The strength of a worker determines: (1) where in a tower the worker can be placed (the four towers provide cards of the various types), (2) the strength of a harvest action (harvest activates all of the territory cards in your tableau, which generally produce money and goods), (3) the strength of a production action (production activates all of your buildings, which tend to convert goods into other goods or VP).
There are some interesting constraints on placing workers, which include significant money or strength penalties for not being the first person to place in a location. I won't describe them in detail (other than to say that they're stressfully fun -- turn order matters!).
Every other turn, you have to appease the Church. If you've reached a certain level on the church track, you can return your marker to zero, take VP for how high you were on the track, and avoid punishment. If you haven't reached the required threshold (or you choose to defy the church), you leave your marker in its current position and place an "excommunication" cube on the penalty tile for the current round. This results in a harsh penalty, which can really hamstring you. (The excommunication penalties are drawn randomly each game, which produces a nice bit of interplay variability.)

* WHAT THIS EXERCISE ASKS
• A. In the board game description, what does a harvest action activate?
• B. Decide whether each statement agrees with the board game description, answering yes or no and quoting the words that settle it: (i) The excommunication penalties stay the same from one game to the next. (ii) A production action activates all of your buildings. (iii) Players must appease the Church on every turn.
• C. Carry on the board game description beyond its final sentence.
The entries that come after this passage have nothing to do with it.

* DATA

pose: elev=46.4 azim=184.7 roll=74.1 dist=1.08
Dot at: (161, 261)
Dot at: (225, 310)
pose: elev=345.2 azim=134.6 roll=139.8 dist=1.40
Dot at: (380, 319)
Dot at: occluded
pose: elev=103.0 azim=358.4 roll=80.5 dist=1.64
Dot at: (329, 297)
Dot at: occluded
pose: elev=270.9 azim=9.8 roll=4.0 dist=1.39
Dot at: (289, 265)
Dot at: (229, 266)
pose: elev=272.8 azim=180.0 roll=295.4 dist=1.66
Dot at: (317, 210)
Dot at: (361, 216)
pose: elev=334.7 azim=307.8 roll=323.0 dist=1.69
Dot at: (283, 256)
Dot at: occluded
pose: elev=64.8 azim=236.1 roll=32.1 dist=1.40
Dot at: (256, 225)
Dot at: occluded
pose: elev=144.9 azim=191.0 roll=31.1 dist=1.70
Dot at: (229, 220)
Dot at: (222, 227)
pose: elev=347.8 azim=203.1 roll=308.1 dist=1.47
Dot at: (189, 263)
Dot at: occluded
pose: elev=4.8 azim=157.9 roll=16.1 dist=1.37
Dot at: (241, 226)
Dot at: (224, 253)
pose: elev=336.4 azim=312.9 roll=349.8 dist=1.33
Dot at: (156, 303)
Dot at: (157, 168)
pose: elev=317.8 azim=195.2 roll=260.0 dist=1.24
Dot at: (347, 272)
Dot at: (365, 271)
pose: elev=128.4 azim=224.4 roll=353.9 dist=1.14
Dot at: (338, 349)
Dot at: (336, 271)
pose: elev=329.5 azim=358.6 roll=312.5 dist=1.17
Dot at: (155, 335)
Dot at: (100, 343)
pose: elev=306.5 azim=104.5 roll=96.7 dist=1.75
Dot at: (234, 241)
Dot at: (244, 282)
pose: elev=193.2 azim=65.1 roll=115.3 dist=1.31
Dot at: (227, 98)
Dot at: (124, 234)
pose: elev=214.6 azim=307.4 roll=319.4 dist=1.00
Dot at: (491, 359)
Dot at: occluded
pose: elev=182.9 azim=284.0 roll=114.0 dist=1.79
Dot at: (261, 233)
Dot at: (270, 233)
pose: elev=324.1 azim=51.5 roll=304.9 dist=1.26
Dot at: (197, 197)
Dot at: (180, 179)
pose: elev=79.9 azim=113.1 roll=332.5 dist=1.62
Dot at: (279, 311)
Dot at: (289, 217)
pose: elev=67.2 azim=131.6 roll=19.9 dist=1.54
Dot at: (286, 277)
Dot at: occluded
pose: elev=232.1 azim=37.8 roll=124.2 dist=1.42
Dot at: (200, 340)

* THE ANSWERS
• A. It activates all of the territory cards in your tableau.

• B.
(i) No: "The excommunication penalties are drawn randomly each game"
(ii) Yes: "production activates all of your buildings"
(iii) No: "Every other turn, you have to appease the Church."

• C.
So far, I've only played it two-player, and we've really enjoyed it at that count. I expect it would be even tighter with more, with more competition to avoid the various penalties you pay for not being the first to do something.
The graphic design is beautiful. This is a great medium heavy dice euro.
Hit Z Road
(Image credit: W Eric Martin)
Great light card/dice Zombie road trip, with a painfully fun auction and absurdly cool graphic design.
Here is the excellent heart of the game:
Each turn you will draw and place a number of two-card rows equal to the number of players. Ultimately, every player will need to traverse one of those rows. Some rows will be cake-walks; others death traps. So who gets which row?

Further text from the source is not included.